Irving also said he is for both those that choose to be vaccinated and those that choose not to. That’s a particularly fraught all lives matter position to take.

Some of the protesters outside the Barclays Center on Sunday were seen wearing Black Lives Matter shirts; others identify as part of the MAGA movement. The fact that Kyrie Irving is the figure to bring people from these two groups together is a sad commentary on where we are as a nation.

In a statement released by the Barclays Center, a spokesperson said, “Barclays Center briefly closed its doors today in order to clear protestors from the main doors on the plaza and ensure guests could safely enter the arena. Only ticketed guests were able to enter the building and the game proceeded according to schedule.”

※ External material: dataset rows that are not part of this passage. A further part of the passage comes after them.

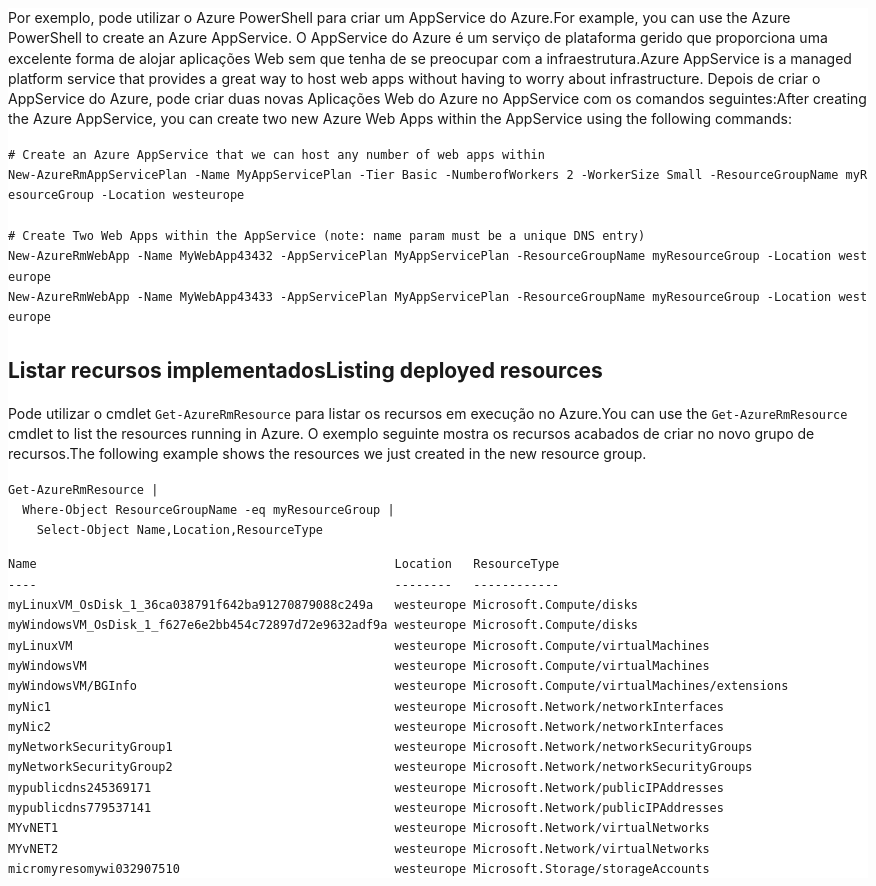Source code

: <span data-ttu-id="92369-172">Por exemplo, pode utilizar o Azure PowerShell para criar um AppService do Azure.</span><span class="sxs-lookup"><span data-stu-id="92369-172">For example, you can use the Azure PowerShell to create an Azure AppService.</span></span> <span data-ttu-id="92369-173">O AppService do Azure é um serviço de plataforma gerido que proporciona uma excelente forma de alojar aplicações Web sem que tenha de se preocupar com a infraestrutura.</span><span class="sxs-lookup"><span data-stu-id="92369-173">Azure AppService is a managed platform service that provides a great way to host web apps without having to worry about infrastructure.</span></span> <span data-ttu-id="92369-174">Depois de criar o AppService do Azure, pode criar duas novas Aplicações Web do Azure no AppService com os comandos seguintes:</span><span class="sxs-lookup"><span data-stu-id="92369-174">After creating the Azure AppService, you can create two new Azure Web Apps within the AppService using the following commands:</span></span>

```azurepowershell-interactive
# Create an Azure AppService that we can host any number of web apps within
New-AzureRmAppServicePlan -Name MyAppServicePlan -Tier Basic -NumberofWorkers 2 -WorkerSize Small -ResourceGroupName myResourceGroup -Location westeurope

# Create Two Web Apps within the AppService (note: name param must be a unique DNS entry)
New-AzureRmWebApp -Name MyWebApp43432 -AppServicePlan MyAppServicePlan -ResourceGroupName myResourceGroup -Location westeurope
New-AzureRmWebApp -Name MyWebApp43433 -AppServicePlan MyAppServicePlan -ResourceGroupName myResourceGroup -Location westeurope
```

## <a name="listing-deployed-resources"></a><span data-ttu-id="92369-175">Listar recursos implementados</span><span class="sxs-lookup"><span data-stu-id="92369-175">Listing deployed resources</span></span>

<span data-ttu-id="92369-176">Pode utilizar o cmdlet `Get-AzureRmResource` para listar os recursos em execução no Azure.</span><span class="sxs-lookup"><span data-stu-id="92369-176">You can use the `Get-AzureRmResource` cmdlet to list the resources running in Azure.</span></span> <span data-ttu-id="92369-177">O exemplo seguinte mostra os recursos acabados de criar no novo grupo de recursos.</span><span class="sxs-lookup"><span data-stu-id="92369-177">The following example shows the resources we just created in the new resource group.</span></span>

```azurepowershell-interactive
Get-AzureRmResource |
  Where-Object ResourceGroupName -eq myResourceGroup |
    Select-Object Name,Location,ResourceType
```

```output
Name                                                  Location   ResourceType
----                                                  --------   ------------
myLinuxVM_OsDisk_1_36ca038791f642ba91270879088c249a   westeurope Microsoft.Compute/disks
myWindowsVM_OsDisk_1_f627e6e2bb454c72897d72e9632adf9a westeurope Microsoft.Compute/disks
myLinuxVM                                             westeurope Microsoft.Compute/virtualMachines
myWindowsVM                                           westeurope Microsoft.Compute/virtualMachines
myWindowsVM/BGInfo                                    westeurope Microsoft.Compute/virtualMachines/extensions
myNic1                                                westeurope Microsoft.Network/networkInterfaces
myNic2                                                westeurope Microsoft.Network/networkInterfaces
myNetworkSecurityGroup1                               westeurope Microsoft.Network/networkSecurityGroups
myNetworkSecurityGroup2                               westeurope Microsoft.Network/networkSecurityGroups
mypublicdns245369171                                  westeurope Microsoft.Network/publicIPAddresses
mypublicdns779537141                                  westeurope Microsoft.Network/publicIPAddresses
MYvNET1                                               westeurope Microsoft.Network/virtualNetworks
MYvNET2                                               westeurope Microsoft.Network/virtualNetworks
micromyresomywi032907510                              westeurope Microsoft.Storage/storageAccounts
```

The game did in fact proceed, and the Nets lost their home opener against the Charlotte Hornets.

We are only three games into an 82-game season. Irving has been absent for all three, and until he decides to comply or the vaccine mandate is lifted, he will not be a part of the Brooklyn Nets this season.

For hoops fans, that’s unfortunate. But there is something more serious at play here.

Kyrie Irving is an immensely popular figure, that right or not has gravitas. His stance, albeit unfounded and not grounded in anything factual, will give voice to certain people.

We live in a society where people do feel as though they are not heard and are constantly on the short end of the proverbial stick. For those people, a popular and whether you believe it or not charismatic person like Irving is perhaps just the kind of courage they “need.”

“I chose to be unvaccinated, and that was my choice, and I would ask you all to just respect that choice, Irving said during his Instagram Live session. “I am going to just continue to stay in shape, be ready to play, be ready to rock out with my teammates and just be part of this whole thing. This is not a political thing; this is not about the NBA, not about any organization. This is about my life and what I am choosing to do.”

No, it’s not Kyrie. When you’re a public figure with a platform to influence the masses, you have to be better. When decisions you make spark the events that took place on Sunday afternoon outside of the Barclays Center, it ceases to be about you.